__Given records__.
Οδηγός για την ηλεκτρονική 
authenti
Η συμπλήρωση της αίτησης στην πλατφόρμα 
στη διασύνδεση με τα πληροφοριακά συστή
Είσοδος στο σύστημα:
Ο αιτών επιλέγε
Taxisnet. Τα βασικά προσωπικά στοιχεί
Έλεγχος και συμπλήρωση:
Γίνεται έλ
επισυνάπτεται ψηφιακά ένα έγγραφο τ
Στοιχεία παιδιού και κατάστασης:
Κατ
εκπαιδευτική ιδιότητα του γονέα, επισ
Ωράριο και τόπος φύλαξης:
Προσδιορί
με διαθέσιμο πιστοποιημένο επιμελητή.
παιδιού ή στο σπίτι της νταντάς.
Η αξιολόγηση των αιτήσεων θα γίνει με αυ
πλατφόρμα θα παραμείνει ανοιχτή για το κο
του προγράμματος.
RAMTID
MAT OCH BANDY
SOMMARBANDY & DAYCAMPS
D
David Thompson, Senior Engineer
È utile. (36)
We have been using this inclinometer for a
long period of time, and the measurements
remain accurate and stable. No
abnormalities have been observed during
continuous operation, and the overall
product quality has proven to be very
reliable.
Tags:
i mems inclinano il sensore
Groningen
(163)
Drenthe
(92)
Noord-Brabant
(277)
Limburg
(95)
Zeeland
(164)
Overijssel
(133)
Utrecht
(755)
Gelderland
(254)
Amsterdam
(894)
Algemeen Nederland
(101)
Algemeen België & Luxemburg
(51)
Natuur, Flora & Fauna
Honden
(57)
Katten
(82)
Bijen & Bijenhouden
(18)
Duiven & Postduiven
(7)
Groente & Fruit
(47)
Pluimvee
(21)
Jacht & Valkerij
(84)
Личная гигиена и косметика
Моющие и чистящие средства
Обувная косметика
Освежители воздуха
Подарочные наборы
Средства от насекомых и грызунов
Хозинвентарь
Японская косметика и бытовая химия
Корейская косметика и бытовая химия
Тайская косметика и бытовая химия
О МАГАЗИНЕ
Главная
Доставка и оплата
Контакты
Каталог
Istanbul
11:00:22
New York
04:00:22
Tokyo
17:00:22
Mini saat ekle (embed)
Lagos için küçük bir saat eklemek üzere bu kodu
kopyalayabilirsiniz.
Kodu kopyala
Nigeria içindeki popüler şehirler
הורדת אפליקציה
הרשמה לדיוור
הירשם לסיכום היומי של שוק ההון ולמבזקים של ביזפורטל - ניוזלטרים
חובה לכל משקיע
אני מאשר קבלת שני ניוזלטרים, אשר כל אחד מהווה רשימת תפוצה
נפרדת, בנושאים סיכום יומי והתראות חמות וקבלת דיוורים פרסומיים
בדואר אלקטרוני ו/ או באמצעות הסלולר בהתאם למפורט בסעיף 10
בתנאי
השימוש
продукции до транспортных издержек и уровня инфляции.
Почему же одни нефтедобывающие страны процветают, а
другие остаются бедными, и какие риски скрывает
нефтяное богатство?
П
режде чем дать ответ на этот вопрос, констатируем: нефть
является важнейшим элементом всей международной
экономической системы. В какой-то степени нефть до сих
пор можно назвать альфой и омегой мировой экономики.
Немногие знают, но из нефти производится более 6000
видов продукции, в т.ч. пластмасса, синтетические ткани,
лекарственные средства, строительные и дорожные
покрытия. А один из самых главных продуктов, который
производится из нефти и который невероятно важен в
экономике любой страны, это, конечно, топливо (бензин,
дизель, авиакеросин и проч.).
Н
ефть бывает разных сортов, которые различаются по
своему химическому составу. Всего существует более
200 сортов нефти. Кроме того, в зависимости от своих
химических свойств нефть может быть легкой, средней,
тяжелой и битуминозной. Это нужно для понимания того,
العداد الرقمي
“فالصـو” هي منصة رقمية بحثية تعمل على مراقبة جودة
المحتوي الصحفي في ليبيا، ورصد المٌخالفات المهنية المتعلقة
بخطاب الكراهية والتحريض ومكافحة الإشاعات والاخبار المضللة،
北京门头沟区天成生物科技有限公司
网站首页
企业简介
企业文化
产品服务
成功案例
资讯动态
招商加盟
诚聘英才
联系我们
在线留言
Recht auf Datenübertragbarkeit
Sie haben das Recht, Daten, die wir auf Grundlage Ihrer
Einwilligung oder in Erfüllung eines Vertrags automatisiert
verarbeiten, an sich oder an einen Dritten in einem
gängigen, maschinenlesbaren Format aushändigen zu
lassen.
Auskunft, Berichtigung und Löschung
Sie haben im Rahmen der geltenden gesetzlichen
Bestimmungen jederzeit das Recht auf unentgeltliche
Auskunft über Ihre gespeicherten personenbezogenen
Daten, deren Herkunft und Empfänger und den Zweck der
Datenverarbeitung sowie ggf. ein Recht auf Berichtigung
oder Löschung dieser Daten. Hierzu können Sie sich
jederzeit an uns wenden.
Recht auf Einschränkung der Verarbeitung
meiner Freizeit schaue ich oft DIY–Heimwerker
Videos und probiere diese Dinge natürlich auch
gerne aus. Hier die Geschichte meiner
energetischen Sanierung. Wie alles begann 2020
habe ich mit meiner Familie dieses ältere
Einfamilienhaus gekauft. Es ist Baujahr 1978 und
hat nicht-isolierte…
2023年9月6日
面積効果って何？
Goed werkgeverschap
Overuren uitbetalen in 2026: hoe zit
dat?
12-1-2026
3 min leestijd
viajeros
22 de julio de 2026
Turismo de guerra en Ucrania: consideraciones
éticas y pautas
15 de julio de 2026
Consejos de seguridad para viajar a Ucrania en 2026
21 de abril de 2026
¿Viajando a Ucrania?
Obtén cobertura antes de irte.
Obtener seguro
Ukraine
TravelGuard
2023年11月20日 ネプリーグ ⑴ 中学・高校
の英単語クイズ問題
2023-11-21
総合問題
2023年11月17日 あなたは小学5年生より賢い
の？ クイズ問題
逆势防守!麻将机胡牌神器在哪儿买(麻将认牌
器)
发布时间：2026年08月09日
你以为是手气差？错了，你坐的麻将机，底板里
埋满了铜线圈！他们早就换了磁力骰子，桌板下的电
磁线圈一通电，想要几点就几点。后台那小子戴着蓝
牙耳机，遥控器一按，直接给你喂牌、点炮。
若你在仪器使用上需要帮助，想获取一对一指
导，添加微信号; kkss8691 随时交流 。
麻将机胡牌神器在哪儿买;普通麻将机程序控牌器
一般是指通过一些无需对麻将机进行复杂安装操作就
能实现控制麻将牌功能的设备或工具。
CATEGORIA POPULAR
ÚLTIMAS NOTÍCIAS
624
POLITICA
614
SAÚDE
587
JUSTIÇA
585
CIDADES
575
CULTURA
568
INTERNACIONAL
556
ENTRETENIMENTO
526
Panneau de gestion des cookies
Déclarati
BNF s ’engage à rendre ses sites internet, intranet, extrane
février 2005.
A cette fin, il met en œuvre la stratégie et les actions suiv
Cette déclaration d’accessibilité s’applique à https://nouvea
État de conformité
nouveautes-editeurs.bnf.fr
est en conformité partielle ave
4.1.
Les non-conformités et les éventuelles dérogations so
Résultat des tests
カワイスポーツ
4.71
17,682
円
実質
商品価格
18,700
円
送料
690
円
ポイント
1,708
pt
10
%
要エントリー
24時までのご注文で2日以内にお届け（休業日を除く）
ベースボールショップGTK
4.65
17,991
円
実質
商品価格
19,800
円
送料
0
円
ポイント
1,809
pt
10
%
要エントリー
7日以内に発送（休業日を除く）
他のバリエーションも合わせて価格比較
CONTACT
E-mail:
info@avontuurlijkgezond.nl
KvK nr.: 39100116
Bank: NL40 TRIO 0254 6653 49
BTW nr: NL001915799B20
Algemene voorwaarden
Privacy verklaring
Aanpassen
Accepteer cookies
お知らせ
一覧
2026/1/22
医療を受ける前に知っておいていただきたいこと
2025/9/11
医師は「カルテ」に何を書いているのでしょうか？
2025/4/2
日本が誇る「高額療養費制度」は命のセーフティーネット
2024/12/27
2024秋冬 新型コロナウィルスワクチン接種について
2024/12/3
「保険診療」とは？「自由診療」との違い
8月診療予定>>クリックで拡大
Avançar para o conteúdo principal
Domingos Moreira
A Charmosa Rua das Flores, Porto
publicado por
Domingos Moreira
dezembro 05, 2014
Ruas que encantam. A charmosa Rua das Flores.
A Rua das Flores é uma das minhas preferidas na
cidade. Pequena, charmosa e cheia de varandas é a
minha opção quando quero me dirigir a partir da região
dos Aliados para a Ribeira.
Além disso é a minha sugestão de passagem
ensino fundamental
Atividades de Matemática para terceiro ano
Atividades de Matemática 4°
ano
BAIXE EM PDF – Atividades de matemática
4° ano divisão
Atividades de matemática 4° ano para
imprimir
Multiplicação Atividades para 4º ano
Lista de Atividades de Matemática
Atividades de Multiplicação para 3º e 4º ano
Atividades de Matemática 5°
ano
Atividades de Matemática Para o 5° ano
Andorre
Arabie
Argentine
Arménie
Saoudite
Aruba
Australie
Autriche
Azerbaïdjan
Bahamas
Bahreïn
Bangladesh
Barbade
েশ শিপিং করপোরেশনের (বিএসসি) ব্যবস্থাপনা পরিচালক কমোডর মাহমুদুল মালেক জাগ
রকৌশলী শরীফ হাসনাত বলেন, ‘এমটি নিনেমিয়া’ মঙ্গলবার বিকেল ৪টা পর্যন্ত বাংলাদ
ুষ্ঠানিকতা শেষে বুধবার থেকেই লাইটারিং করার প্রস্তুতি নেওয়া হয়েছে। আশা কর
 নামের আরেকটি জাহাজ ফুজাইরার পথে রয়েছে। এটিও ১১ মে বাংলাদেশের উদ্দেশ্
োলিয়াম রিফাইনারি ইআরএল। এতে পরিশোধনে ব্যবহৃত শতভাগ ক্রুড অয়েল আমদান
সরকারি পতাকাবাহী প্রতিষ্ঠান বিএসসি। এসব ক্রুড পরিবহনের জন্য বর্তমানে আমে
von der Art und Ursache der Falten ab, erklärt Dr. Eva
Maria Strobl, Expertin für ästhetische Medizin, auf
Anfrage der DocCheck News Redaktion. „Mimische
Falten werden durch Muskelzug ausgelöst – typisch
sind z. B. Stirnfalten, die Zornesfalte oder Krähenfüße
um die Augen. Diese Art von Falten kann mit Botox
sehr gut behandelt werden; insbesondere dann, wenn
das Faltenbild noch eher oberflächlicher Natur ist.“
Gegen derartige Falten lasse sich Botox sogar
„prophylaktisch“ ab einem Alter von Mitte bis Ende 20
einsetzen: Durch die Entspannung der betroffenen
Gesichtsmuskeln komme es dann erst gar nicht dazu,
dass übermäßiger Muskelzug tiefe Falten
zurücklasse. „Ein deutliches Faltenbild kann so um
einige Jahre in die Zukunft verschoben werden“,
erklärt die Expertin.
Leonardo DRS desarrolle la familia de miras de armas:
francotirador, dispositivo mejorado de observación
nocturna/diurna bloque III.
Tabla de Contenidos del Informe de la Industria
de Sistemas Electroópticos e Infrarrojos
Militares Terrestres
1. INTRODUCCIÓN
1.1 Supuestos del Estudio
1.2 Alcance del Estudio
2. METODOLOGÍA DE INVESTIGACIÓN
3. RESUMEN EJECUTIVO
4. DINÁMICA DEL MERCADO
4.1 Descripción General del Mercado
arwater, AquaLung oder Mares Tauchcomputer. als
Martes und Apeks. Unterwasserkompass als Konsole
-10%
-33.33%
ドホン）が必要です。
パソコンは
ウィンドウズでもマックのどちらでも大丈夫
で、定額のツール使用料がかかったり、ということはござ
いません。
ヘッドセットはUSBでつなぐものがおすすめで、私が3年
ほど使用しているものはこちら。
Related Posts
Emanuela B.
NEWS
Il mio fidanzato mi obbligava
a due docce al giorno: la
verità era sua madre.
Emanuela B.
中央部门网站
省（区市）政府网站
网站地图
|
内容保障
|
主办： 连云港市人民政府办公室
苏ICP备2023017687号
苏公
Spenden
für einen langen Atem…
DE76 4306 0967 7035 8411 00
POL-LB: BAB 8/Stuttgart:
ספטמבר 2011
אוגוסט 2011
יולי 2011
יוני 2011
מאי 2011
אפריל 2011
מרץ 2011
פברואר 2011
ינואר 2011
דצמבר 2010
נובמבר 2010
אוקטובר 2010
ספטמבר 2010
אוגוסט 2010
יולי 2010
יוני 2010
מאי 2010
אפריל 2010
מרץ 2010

__Your objective__.
Throughout the records, the word "dann" shows up on certain lines. Report how many lines, with only the number.

__Result for this task__.
2